S is for standards-based education. Landi and colleagues (2020) question the equity of implementing standards-based education. They suggest that because outcomes-based education is based on behaviorist theory, it treats all students the same and therefore is not socially just and leads to precarity. Butler (2004) defines precarity as a state experienced by marginalized, poor, and disenfranchised members of society because of their status as alienated. A socially just curriculum recognizes that precarity—such as an underresourced school, ramifications of gender identity, and acceptance of one’s ethnicity—may affect peer interactions, curricular decisions, and teaching practices. The authors of this textbook recognize the validity of this supposition; however, grade-level outcomes in physical education (SHAPE America, 2014) and health performance indicators (CDC, 2019c) do not necessarily lead to a one-size-fits-all model.
We suggest grade-level outcomes and performance indicators be used as guidelines. A school wellness curriculum must be relevant to the student population being served. Such a curricular approach recognizes students’ needs, gender identify, cultural background, and so forth.
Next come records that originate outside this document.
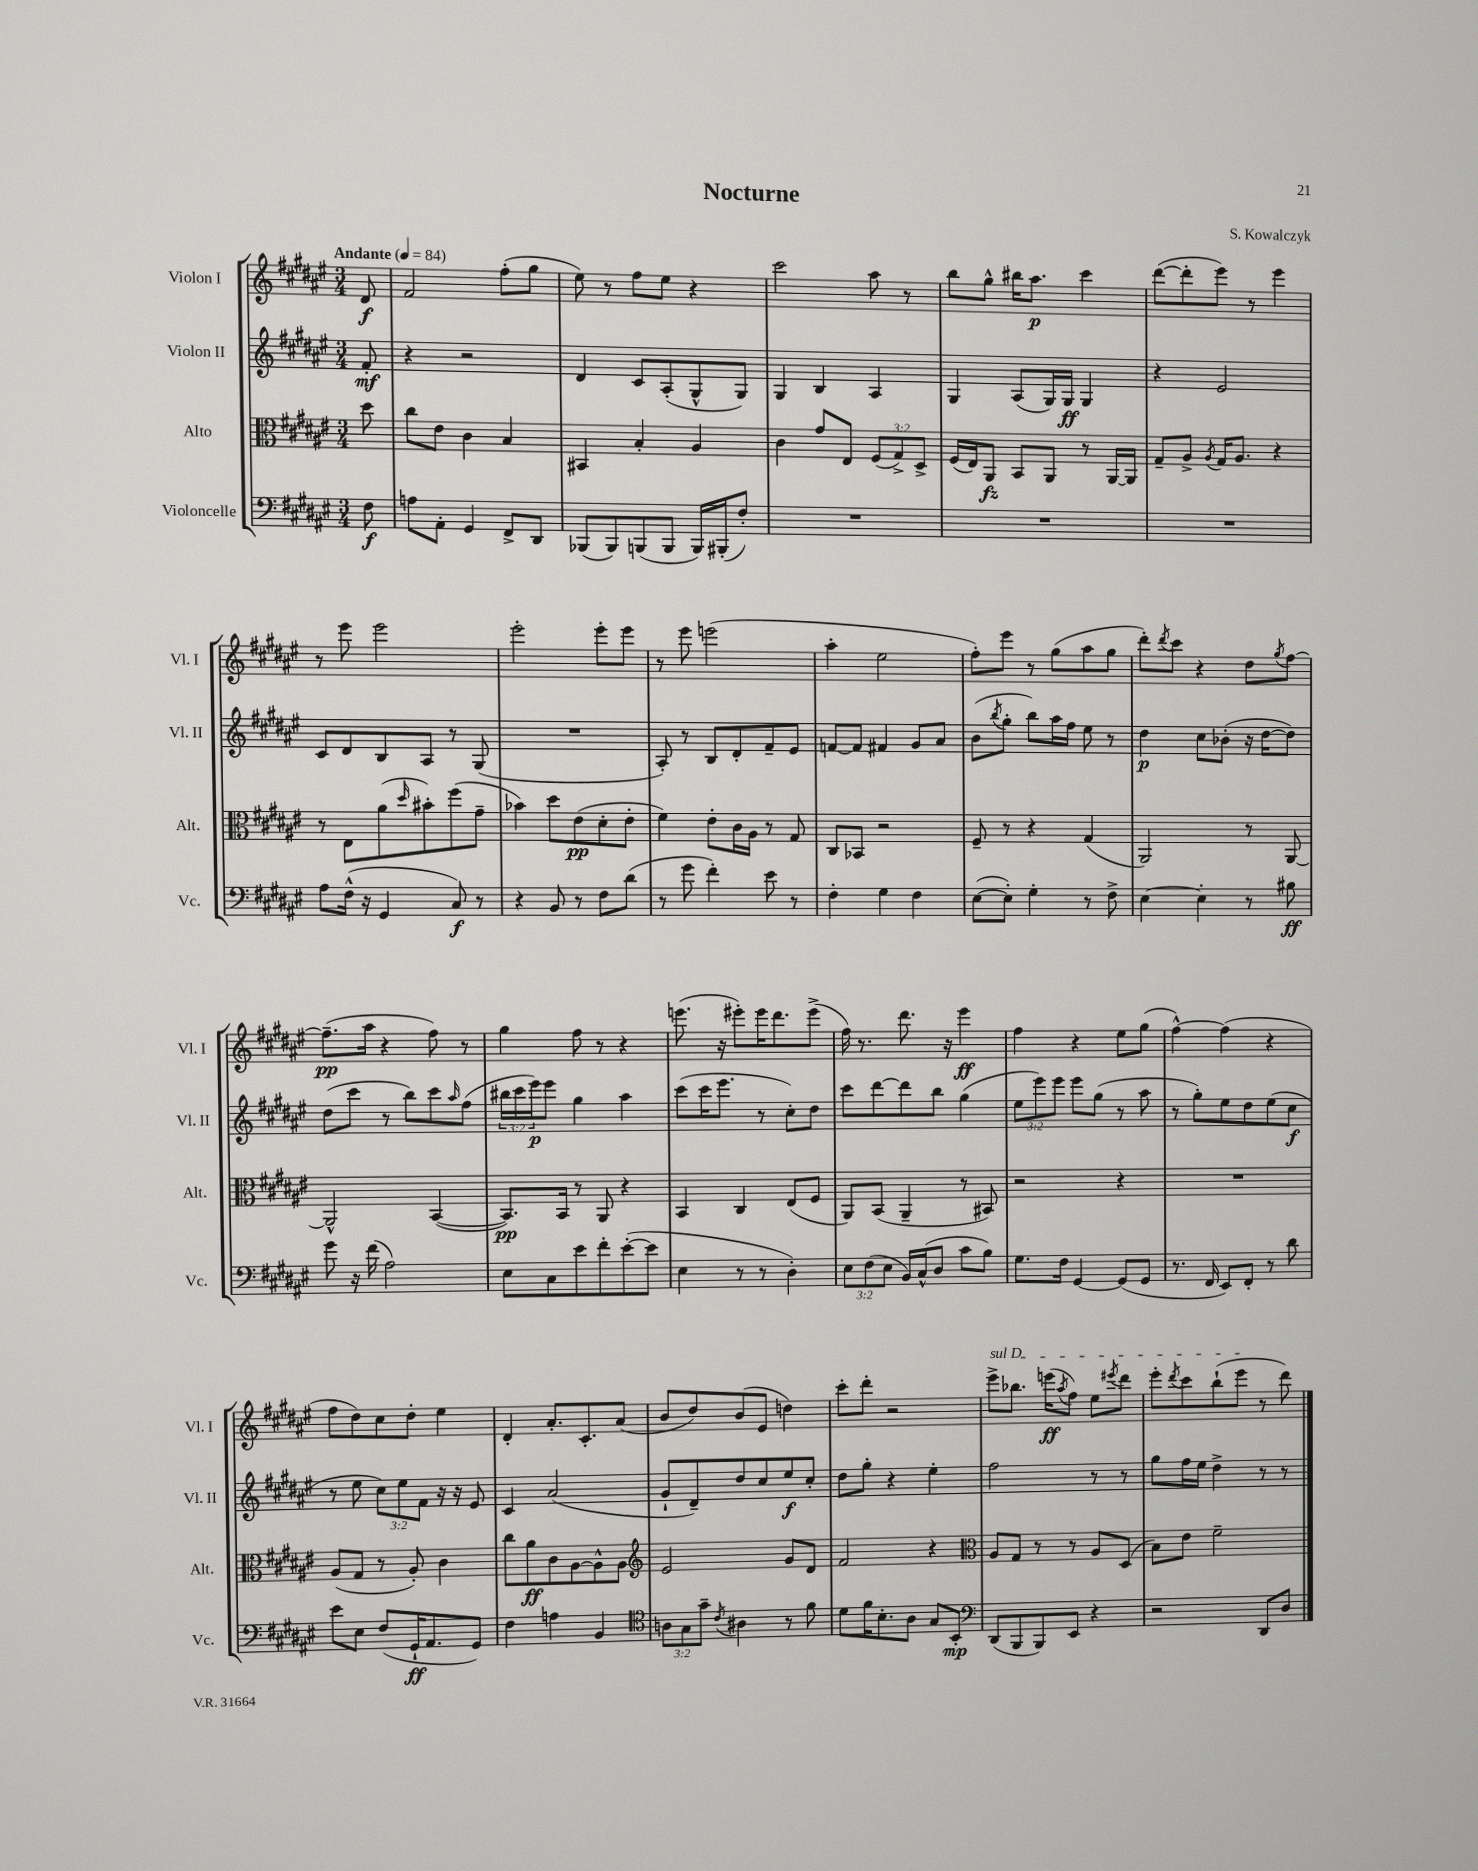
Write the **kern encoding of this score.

**kern	**kern	**kern	**kern
*staff4	*staff3	*staff2	*staff1
*clefF4	*clefC3	*clefG2	*clefG2
*k[f#c#g#d#a#e#]	*k[f#c#g#d#a#e#]	*k[f#c#g#d#a#e#]	*k[f#c#g#d#a#e#]
*M3/4	*M3/4	*M3/4	*M3/4
*MM84	*MM84	*MM84	*MM84
8F#	8dd#	8f#'	8d#
=	=	=	=
8A	8cc#	4r	2f#
8AA#'	8e#	.	.
4GG#	4c#	2r	.
8FF#^	4B	.	(8ff#'
8DD#	.	.	8gg#
=	=	=	=
(8BBB-	4BB#	4d#	8ee#)
8BBB-)	.	.	8r
(8BBB	4B'	8c#	8ff#
8BBB	.	(8A#'	8ee#
16BBB)	4A#	8G#^^	4r
(16BBB#'	.	.	.
8F#')	.	8G#)	.
=	=	=	=
2.r	4c#	4G#	2ccc#
.	8g#	4B	.
.	8E#	.	.
.	(12F#	4A#	8aa#
.	12G#^)	.	.
.	.	.	8r
.	12D#^	.	.
=	=	=	=
2.r	(16F#	4G#	8bb
.	16E#)	.	.
.	8AA#	.	8gg#^^
.	8BB	(8A#	16bb#
.	.	.	8.aa#
.	8AA#	16G#)	.
.	.	16G#	.
.	8r	4G#	4ccc#
.	[16AA#	.	.
.	16AA#]	.	.
=	=	=	=
2.r	8G#~	4r	([8ddd#
.	8A#^	.	8ddd#']
.	8qA#	.	.
.	16G#	2e#	8eee#)
.	8.A#	.	.
.	.	.	8r
.	4r	.	4eee#
=	=	=	=
8A#	8r	8c#	8r
(16F#^^	8E#	8d#	8eee#
16r	.	.	.
4GG#	(8a#	8B	2eee#
.	16qqdd#	.	.
.	8b#')	8A#	.
8C#)	(8ff#	8r	.
8r	8g#~	(8G#	.
=	=	=	=
4r	4b-)	2.r	2eee#'
8BB	8dd#	.	.
8r	(8e#	.	.
8F#	8d#'	.	8eee#'
(8d#	8e#'	.	8eee#
=	=	=	=
8r	4f#)	8A#')	8r
8g#	.	8r	8eee#
4f#')	8e#'	8B	(2eee
.	16c#	8d#'	.
.	16A#	.	.
8e#	8r	8f#~	.
8r	8G#	8e#	.
=	=	=	=
4F#'	8C#	[8f	4aa#'
.	8BB-	8f]	.
4G#	2r	4f#	2ee#
4F#	.	8g#	.
.	.	8a#	.
=	=	=	=
([8E#	8F#~	(8b	8ff#')
.	.	8qbb	.
8E#'])	8r	8gg#'	8eee#
4G#'	4r	8bb)	8r
.	.	16aa#	(8gg#
.	.	16ff#	.
8r	(4G#	8ee#	8aa#
8F#^	.	8r	8gg#
=	=	=	=
[4E#	2AA#)	4dd#	8ddd#')
.	.	.	8qddd#
.	.	.	8ccc#
4E#']	.	8cc#	4r
.	.	(8b-'	.
8r	8r	16r	8dd#
.	.	[16dd#	.
.	.	.	8qgg#
8B#	[8AA#	8dd#])	[8ff#
=	=	=	=
8g#	2AA#^^]	(8dd#	(8.ff#~]
16r	.	8ccc#	.
(16f#	.	.	16aa#
2A#)	.	8r	4r
.	.	8bb)	.
.	([4BB	8ccc#	8ff#)
.	.	16qqaa#	.
.	.	(8ff#	8r
=	=	=	=
8E#	8.BB])	24bb#	4gg#
.	.	24ccc#	.
.	.	24eee#)	.
8C#	.	8eee#	.
.	16BB	.	.
8e#	8r	4gg#	8ff#
8f#'	8AA#	.	8r
([8e#'	4r	4aa#	4r
8e#]	.	.	.
=	=	=	=
4E#	4BB	(8ccc#	(8.eee
.	.	16ccc#	.
.	.	8.eee#	16r
8r	4C#	.	8eee#')
8r	.	8r	16eee#
.	.	.	8.ddd#
4D#')	(8E#	8cc#')	.
.	8F#	8dd#	(8eee#^
=	=	=	=
12E#	8AA#)	8ccc#	16ff#)
.	.	.	8.r
(12F#	.	.	.
.	(8BB	[8ddd#	.
12E#	.	.	.
16BB)	4AA#~	8ddd#]	8.ddd#
(16C#^^	.	.	.
8D#	.	8bb	.
.	.	.	16r
8c#	8r	(4gg#	4eee#
8B)	8BB#)	.	.
=	=	=	=
8.G#	2r	12ee#	4ff#
.	.	12eee#)	.
.	.	12eee#	.
16F#	.	.	.
[4GG#	.	8eee#	4r
.	.	(8gg#	.
(8GG#]	4r	8r	8ee#
8GG#	.	8aa#	(8gg#
=	=	=	=
8.r	2.r	8r	[4ff#^^)
.	.	8gg#')	.
16FF#	.	.	.
8EE#)	.	8ee#	(4ff#]
8FF#'	.	8dd#	.
8r	.	(8ee#	4r
8d#	.	8cc#	.
=	=	=	=
8e#	(8A#	8r	8ff#
8E#	8G#	8ee#	8dd#)
(8F#	8r	12cc#)	8cc#
.	.	12ee#	.
16GG#`	8A#')	.	8dd#'
.	.	12f#	.
8.AA#	.	.	.
.	4c#	16r	4ee#
.	.	16r	.
8GG#)	.	8e#	.
=	=	=	=
4F#	8cc#	4c#	4d#'
.	8a#	.	.
4A	8c#	(2a#	8.a#'
.	[8A#	.	.
.	.	.	8.c#'
4BB	8A#^^]	.	.
.	8A#	.	(8a#
=	=	=	=
*clefC4	*clefG2	*	*
12A	2e#	8g#`	8b
12G#	.	.	.
.	.	8d#~)	8dd#)
12g#~	.	.	.
8qc#	.	.	.
4A#	.	8dd#	(8b
.	.	8cc#	8e#
8r	8g#	8ee#	4dd)
8f#	8d#	8cc#'	.
=	=	=	=
8d#	2f#	8dd#	8ccc#'
16f#	.	8gg#'	8ddd#'
8.B'	.	.	.
.	.	4r	2r
8A#	.	.	.
8G#	4r	4ee#'	.
8BB'	.	.	.
=	=	=	=
*clefF4	*clefC3	*	*
(8DD#	8A#	2ff#	8eee#^
8BBB	8G#	.	8.bb-
8BBB)	8r	.	.
.	.	.	(16eee
.	.	.	8qaa#
8EE#	8r	.	8ff#)
4r	8A#	8r	8ee#
.	.	.	8qeee#
.	(8D#	8r	8ddd#
=	=	=	=
2r	8B)	8gg#	8eee#'
.	.	.	8qddd#
.	8e#	16ff#	8ccc#
.	.	16ee#	.
.	2f#~	4dd#^	(8bb`
.	.	.	8eee#
8DD#	.	8r	8r
8D#	.	8r	8ddd#)
==	==	==	==
*-	*-	*-	*-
In agreement with letter Y, youth-centered and empowering, we agree that students should be engaged in making choices about their curriculum, be offered opportunities to reflect on their learning, and be involved in discussion relevant to acceptance and understanding of all individuals’ ability and worth. It can begin with creating class contracts and involving students in establishing norms for their classroom culture. Overall, “The A-Z of Social Justice Physical Education” provides profound considerations for all physical educators.